* Task requirements:
Write out everything in the material from the line containing "pose: elev=246.1 azim=85.1" down to the line containing "Dot at: (146, 338)", both included, leaving out the pictures. Scale only the coordinates that give the point's place in the second view by 1.95, rounding to whole numbers with halves going up, and keep every other line unchanged.

* Provided data:
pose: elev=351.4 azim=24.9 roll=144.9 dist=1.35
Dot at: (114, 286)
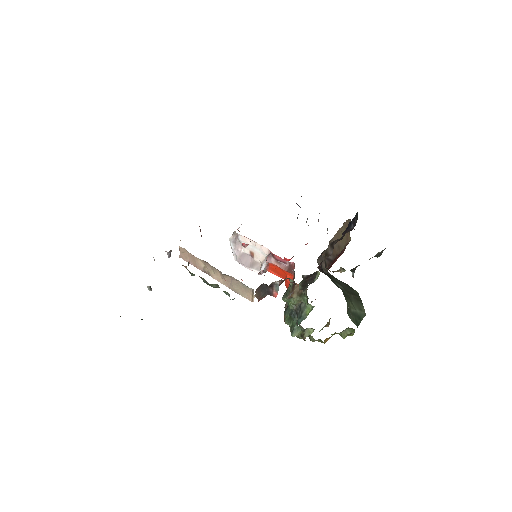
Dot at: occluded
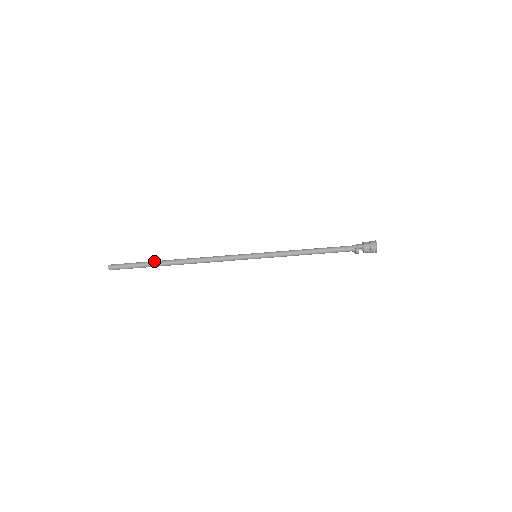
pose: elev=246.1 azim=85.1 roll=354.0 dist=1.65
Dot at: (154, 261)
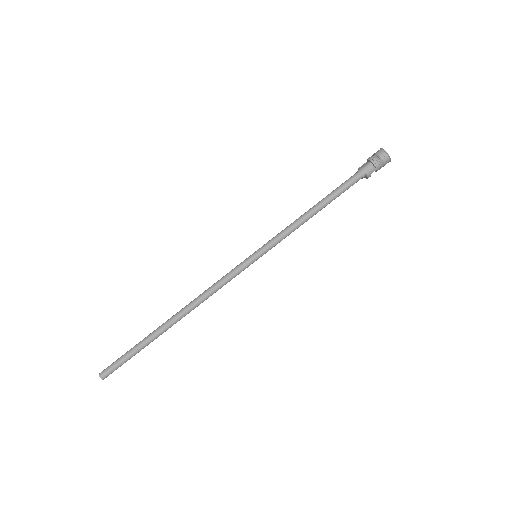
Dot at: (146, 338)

...

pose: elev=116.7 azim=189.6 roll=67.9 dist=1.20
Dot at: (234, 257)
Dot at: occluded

* Task result:
pose: elev=246.1 azim=85.1 roll=354.0 dist=1.65
Dot at: (154, 261)
Dot at: (285, 659)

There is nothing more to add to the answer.